Department of Microbiology, University of Massachusetts, Amherst, Massachusetts, United States of America.
PLoS One. 2009 Dec 14;4(12):e8230. doi: 10.1371/journal.pone.0008230.
As the scope of microbial surveys expands with the parallel growth in sequencing capacity, a significant bottleneck in data analysis is the ability to generate a biologically meaningful multiple sequence alignment. The most commonly used aligners have varying alignment quality and speed, tend to depend on a specific reference alignment, or lack a complete description of the underlying algorithm. The purpose of this study was to create and validate an aligner with the goal of quickly generating a high quality alignment and having the flexibility to use any reference alignment. Using the simple nearest alignment space termination algorithm, the resulting aligner operates in linear time, requires a small memory footprint, and generates a high quality alignment. In addition, the alignments generated for variable regions were of as high a quality as the alignment of full-length sequences. As implemented, the method was able to align 18 full-length 16S rRNA gene sequences and 58 V2 region sequences per second to the 50,000-column SILVA reference alignment. Most importantly, the resulting alignments were of a quality equal to SILVA-generated alignments. The aligner described in this study will enable scientists to rapidly generate robust multiple sequences alignments that are implicitly based upon the predicted secondary structure of the 16S rRNA molecule. Furthermore, because the implementation is not connected to a specific database it is easy to generalize the method to reference alignments for any DNA sequence.

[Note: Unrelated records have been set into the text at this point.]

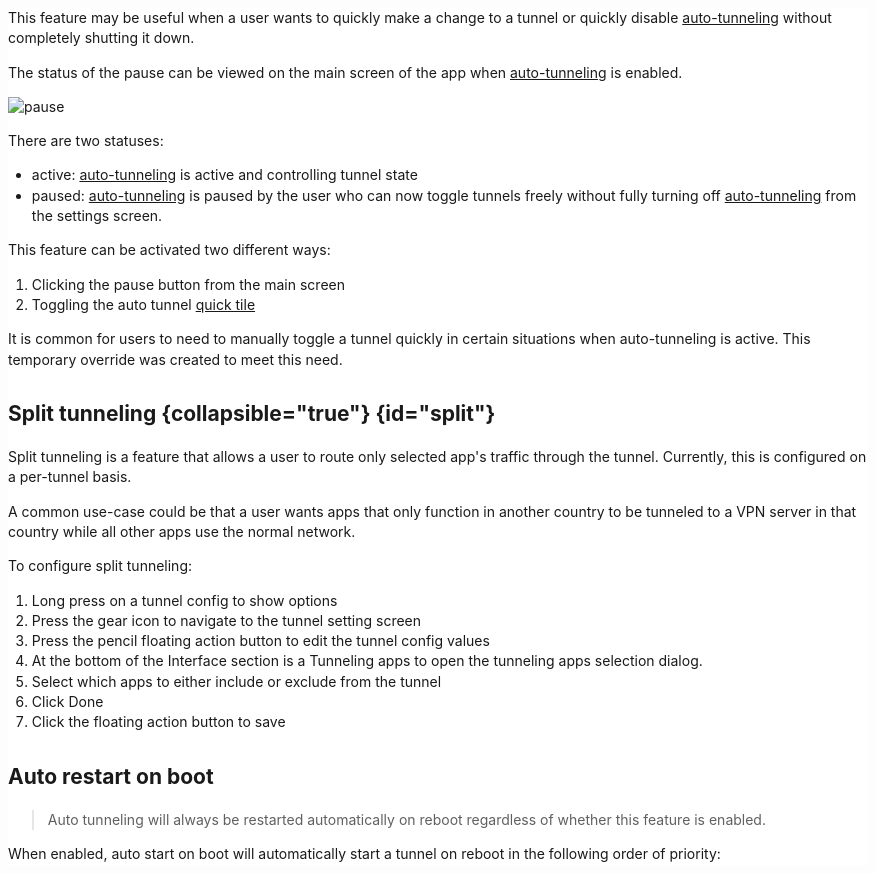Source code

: This feature may be useful
when a user wants
to quickly make a change to a tunnel or quickly disable [auto-tunneling](#auto-tunneling) without completely shutting it down. 

The status of the pause can be viewed on the main screen of the app when [auto-tunneling](#auto-tunneling) is enabled.

<img src="override.png" alt="pause" border-effect="line"/>

There are two statuses:
- <control>active</control>: [auto-tunneling](#auto-tunneling) is active and controlling tunnel state
- <control>paused</control>: [auto-tunneling](#auto-tunneling) is paused by the user who can now toggle tunnels freely without fully turning off [auto-tunneling](#auto-tunneling) from the settings screen.

This feature can be activated two different ways:

1. Clicking the <emphasis>pause</emphasis> button from the main screen
2. Toggling the auto tunnel [quick tile](#quick-tile-settings)

It is common for users to need to manually toggle a tunnel quickly in certain situations when auto-tunneling is active. 
This temporary override was created to meet this need.

## Split tunneling {collapsible="true"} {id="split"}

Split tunneling is a feature that allows a user to route only selected app's traffic through the tunnel.
Currently, this is configured on a per-tunnel basis. 

A common use-case could be
that a user wants apps that only function in another country
to be tunneled to a VPN server in that country while all other apps use the normal network.

To configure split tunneling: 

1. Long press on a tunnel config to show options
2. Press the gear icon to navigate to the tunnel setting screen
3. Press the pencil floating action button to edit the tunnel config values
4. At the bottom of the Interface section is a <emphasis>Tunneling apps</emphasis> to open the tunneling apps selection dialog.
5. Select which apps to either include or exclude from the tunnel
6. Click <emphasis>Done</emphasis>
7. Click the floating action button to save

## Auto restart on boot

> Auto tunneling will always be restarted automatically on reboot regardless of whether this feature is enabled.

When enabled, auto start on boot will automatically start a tunnel on reboot
in the following order of priority:
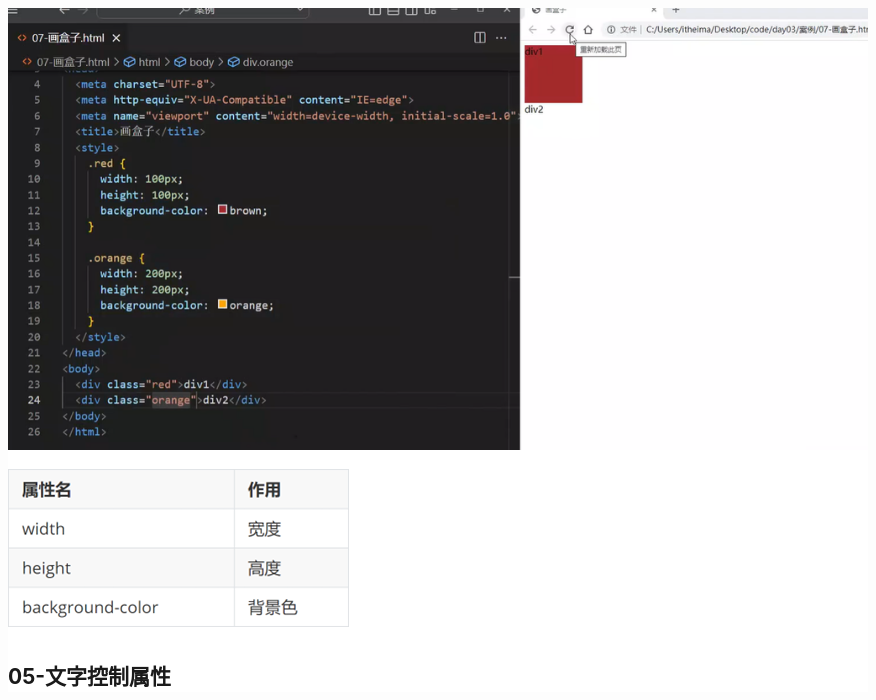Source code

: ![image-20230510203951389](../pic/image-20230510203951389.png)

![1680317605797](../pic/1680317605797.png)

## 05-文字控制属性

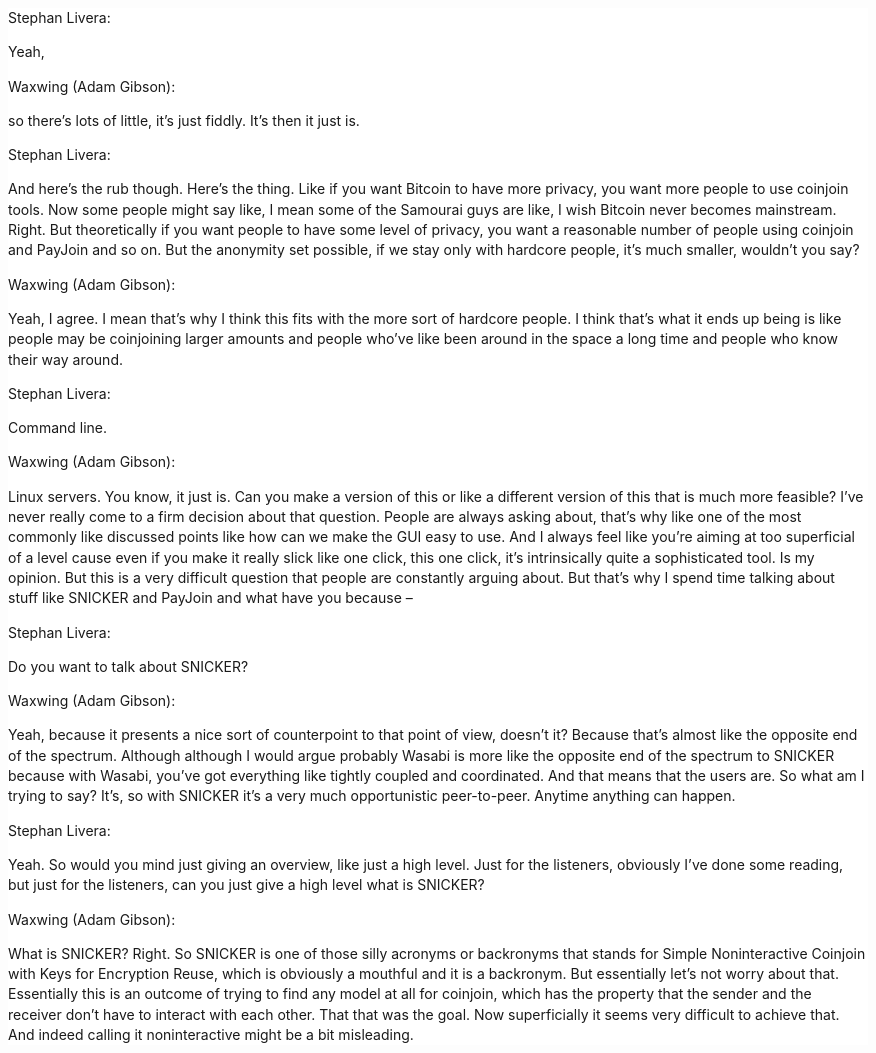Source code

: Stephan Livera:

Yeah,

Waxwing (Adam Gibson):

so there’s lots of little, it’s just fiddly. It’s then it just is.

Stephan Livera:

And here’s the rub though. Here’s the thing. Like if you want Bitcoin to have more privacy, you want more people to use coinjoin tools. Now some people might say like, I mean some of the Samourai guys are like, I wish Bitcoin never becomes mainstream. Right. But theoretically if you want people to have some level of privacy, you want a reasonable number of people using coinjoin and PayJoin and so on. But the anonymity set possible, if we stay only with hardcore people, it’s much smaller, wouldn’t you say?

Waxwing (Adam Gibson):

Yeah, I agree. I mean that’s why I think this fits with the more sort of hardcore people. I think that’s what it ends up being is like people may be coinjoining larger amounts and people who’ve like been around in the space a long time and people who know their way around.

Stephan Livera:

Command line.

Waxwing (Adam Gibson):

Linux servers. You know, it just is. Can you make a version of this or like a different version of this that is much more feasible? I’ve never really come to a firm decision about that question. People are always asking about, that’s why like one of the most commonly like discussed points like how can we make the GUI easy to use. And I always feel like you’re aiming at too superficial of a level cause even if you make it really slick like one click, this one click, it’s intrinsically quite a sophisticated tool. Is my opinion. But this is a very difficult question that people are constantly arguing about. But that’s why I spend time talking about stuff like SNICKER and PayJoin and what have you because –

Stephan Livera:

Do you want to talk about SNICKER?

Waxwing (Adam Gibson):

Yeah, because it presents a nice sort of counterpoint to that point of view, doesn’t it? Because that’s almost like the opposite end of the spectrum. Although although I would argue probably Wasabi is more like the opposite end of the spectrum to SNICKER because with Wasabi, you’ve got everything like tightly coupled and coordinated. And that means that the users are. So what am I trying to say? It’s, so with SNICKER it’s a very much opportunistic peer-to-peer. Anytime anything can happen.

Stephan Livera:

Yeah. So would you mind just giving an overview, like just a high level. Just for the listeners, obviously I’ve done some reading, but just for the listeners, can you just give a high level what is SNICKER?

Waxwing (Adam Gibson):

What is SNICKER? Right. So SNICKER is one of those silly acronyms or backronyms that stands for Simple Noninteractive Coinjoin with Keys for Encryption Reuse, which is obviously a mouthful and it is a backronym. But essentially let’s not worry about that. Essentially this is an outcome of trying to find any model at all for coinjoin, which has the property that the sender and the receiver don’t have to interact with each other. That that was the goal. Now superficially it seems very difficult to achieve that. And indeed calling it noninteractive might be a bit misleading.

随着微生物调查范围的扩大和测序能力的同步增长,数据分析的一个显著瓶颈是生成具有生物学意义的多重序列比对的能力。最常用的比对器在比对质量和速度上存在差异,往往依赖于特定的参考比对,或者缺乏对底层算法的完整描述。本研究的目的是创建和验证一种比对器,其目标是快速生成高质量的比对,并具有使用任何参考比对的灵活性。使用简单的最近邻比对空间终止算法,所得到的比对器在时间上呈线性运行,需要的内存空间小,并生成高质量的比对。此外,对于可变区生成的比对与全长序列的比对一样高质量。在实现中,该方法能够每秒将 18 个全长 16S rRNA 基因序列和 58 个 V2 区序列对齐到 50000 列 SILVA 参考对齐。最重要的是,生成的比对与 SILVA 生成的比对质量相当。本研究中描述的比对器将使科学家能够快速生成稳健的多重序列比对,这些比对隐式地基于 16S rRNA 分子的预测二级结构。此外,由于实现与特定数据库没有连接,因此很容易将该方法推广到任何 DNA 序列的参考比对。